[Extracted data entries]
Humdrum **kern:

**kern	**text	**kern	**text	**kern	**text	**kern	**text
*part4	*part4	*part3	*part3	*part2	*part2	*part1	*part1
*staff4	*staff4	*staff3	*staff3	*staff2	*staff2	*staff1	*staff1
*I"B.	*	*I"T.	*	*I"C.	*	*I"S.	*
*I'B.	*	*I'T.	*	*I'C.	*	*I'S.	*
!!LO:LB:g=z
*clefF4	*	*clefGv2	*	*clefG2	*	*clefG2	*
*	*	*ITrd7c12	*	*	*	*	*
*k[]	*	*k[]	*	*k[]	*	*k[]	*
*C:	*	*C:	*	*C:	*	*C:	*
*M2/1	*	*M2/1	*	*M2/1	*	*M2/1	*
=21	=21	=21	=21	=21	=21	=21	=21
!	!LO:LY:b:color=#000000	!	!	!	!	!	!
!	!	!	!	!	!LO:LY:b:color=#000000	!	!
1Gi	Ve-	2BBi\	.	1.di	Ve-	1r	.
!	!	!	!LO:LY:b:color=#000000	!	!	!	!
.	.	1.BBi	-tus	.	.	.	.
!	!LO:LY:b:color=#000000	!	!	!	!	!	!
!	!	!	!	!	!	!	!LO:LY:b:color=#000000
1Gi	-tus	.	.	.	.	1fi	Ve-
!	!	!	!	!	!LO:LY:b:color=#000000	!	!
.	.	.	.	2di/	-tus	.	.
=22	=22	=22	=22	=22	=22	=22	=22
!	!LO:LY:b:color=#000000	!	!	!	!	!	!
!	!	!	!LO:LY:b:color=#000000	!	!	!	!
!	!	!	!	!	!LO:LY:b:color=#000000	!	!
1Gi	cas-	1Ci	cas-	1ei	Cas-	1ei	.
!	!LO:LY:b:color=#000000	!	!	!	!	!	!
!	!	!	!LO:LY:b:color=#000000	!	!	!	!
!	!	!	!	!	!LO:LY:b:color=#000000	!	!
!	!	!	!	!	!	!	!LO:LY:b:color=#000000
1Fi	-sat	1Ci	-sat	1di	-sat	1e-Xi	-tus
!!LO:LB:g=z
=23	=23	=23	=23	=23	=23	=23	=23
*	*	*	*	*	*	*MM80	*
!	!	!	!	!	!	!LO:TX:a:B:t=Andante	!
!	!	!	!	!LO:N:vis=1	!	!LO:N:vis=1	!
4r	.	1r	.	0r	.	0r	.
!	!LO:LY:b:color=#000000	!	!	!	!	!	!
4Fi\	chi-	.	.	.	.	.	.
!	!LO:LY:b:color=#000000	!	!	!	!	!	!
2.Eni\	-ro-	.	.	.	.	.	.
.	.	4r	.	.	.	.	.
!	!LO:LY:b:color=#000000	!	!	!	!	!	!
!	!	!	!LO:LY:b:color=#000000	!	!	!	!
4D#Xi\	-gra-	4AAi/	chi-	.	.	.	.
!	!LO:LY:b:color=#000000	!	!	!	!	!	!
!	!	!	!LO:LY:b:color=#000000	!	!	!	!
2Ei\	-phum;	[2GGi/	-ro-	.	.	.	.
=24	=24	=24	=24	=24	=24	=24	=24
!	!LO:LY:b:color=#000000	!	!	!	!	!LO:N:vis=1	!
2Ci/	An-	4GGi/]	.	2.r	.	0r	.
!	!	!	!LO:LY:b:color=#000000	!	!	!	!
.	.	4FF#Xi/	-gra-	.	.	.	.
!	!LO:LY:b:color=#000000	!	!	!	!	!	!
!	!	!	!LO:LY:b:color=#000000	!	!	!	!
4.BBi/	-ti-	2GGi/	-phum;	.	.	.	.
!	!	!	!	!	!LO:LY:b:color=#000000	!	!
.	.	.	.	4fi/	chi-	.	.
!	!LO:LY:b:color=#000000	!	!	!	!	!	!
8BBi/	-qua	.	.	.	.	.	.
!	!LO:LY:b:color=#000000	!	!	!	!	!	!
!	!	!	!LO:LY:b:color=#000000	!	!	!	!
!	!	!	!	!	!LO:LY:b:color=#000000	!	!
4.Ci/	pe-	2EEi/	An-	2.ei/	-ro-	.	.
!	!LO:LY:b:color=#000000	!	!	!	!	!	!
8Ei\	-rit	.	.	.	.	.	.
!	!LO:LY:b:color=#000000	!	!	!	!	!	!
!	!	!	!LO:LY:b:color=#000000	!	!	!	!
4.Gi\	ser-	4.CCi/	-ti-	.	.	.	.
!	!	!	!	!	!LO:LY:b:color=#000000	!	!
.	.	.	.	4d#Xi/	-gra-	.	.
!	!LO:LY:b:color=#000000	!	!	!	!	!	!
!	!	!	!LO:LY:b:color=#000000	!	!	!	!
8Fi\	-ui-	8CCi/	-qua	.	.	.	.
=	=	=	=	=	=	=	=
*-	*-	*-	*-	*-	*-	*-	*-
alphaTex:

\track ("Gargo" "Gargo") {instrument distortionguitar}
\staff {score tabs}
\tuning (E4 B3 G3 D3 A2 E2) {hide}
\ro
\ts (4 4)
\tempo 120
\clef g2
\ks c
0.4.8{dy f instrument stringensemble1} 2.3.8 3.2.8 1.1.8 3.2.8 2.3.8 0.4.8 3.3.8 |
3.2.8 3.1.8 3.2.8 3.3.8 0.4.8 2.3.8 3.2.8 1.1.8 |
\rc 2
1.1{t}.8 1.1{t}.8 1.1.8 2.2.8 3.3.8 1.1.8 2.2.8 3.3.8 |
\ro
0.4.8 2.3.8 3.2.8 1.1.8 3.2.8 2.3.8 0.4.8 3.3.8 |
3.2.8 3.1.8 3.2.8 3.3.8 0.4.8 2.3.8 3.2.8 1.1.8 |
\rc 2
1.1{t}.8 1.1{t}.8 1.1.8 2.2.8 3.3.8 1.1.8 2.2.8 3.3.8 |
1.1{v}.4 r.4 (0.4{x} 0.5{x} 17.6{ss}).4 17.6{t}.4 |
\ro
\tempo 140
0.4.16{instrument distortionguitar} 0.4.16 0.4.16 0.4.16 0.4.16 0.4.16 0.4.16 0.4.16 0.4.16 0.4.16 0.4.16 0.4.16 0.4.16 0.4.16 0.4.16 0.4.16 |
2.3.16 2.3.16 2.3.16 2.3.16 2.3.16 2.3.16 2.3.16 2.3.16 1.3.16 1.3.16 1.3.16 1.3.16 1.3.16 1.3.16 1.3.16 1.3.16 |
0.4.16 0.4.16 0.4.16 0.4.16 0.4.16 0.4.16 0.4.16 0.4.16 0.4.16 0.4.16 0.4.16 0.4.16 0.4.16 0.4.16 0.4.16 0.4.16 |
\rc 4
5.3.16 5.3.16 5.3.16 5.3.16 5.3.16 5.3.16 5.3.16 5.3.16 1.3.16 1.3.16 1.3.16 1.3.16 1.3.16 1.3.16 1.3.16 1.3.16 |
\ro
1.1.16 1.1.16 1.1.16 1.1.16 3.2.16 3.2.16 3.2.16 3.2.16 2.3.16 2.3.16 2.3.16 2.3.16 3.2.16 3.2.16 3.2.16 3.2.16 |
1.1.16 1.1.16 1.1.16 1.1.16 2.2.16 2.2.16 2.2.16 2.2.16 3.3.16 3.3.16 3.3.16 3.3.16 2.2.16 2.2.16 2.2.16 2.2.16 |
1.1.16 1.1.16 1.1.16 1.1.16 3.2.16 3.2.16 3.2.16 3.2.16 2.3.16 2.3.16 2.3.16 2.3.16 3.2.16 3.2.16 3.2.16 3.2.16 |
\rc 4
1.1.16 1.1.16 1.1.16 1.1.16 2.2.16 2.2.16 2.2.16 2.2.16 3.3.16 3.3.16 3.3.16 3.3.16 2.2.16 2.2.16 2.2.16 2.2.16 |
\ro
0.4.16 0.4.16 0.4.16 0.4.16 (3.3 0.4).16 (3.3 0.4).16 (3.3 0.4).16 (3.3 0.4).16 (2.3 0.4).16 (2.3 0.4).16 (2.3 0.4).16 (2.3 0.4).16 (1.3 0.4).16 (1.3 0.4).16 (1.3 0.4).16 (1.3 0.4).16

* Written problem
Pick out every line in the items above that contains the string "distortionguitar", and copy each of those lines.

* Task response
\track ("Gargo" "Gargo") {instrument distortionguitar}
0.4.16{instrument distortionguitar} 0.4.16 0.4.16 0.4.16 0.4.16 0.4.16 0.4.16 0.4.16 0.4.16 0.4.16 0.4.16 0.4.16 0.4.16 0.4.16 0.4.16 0.4.16 |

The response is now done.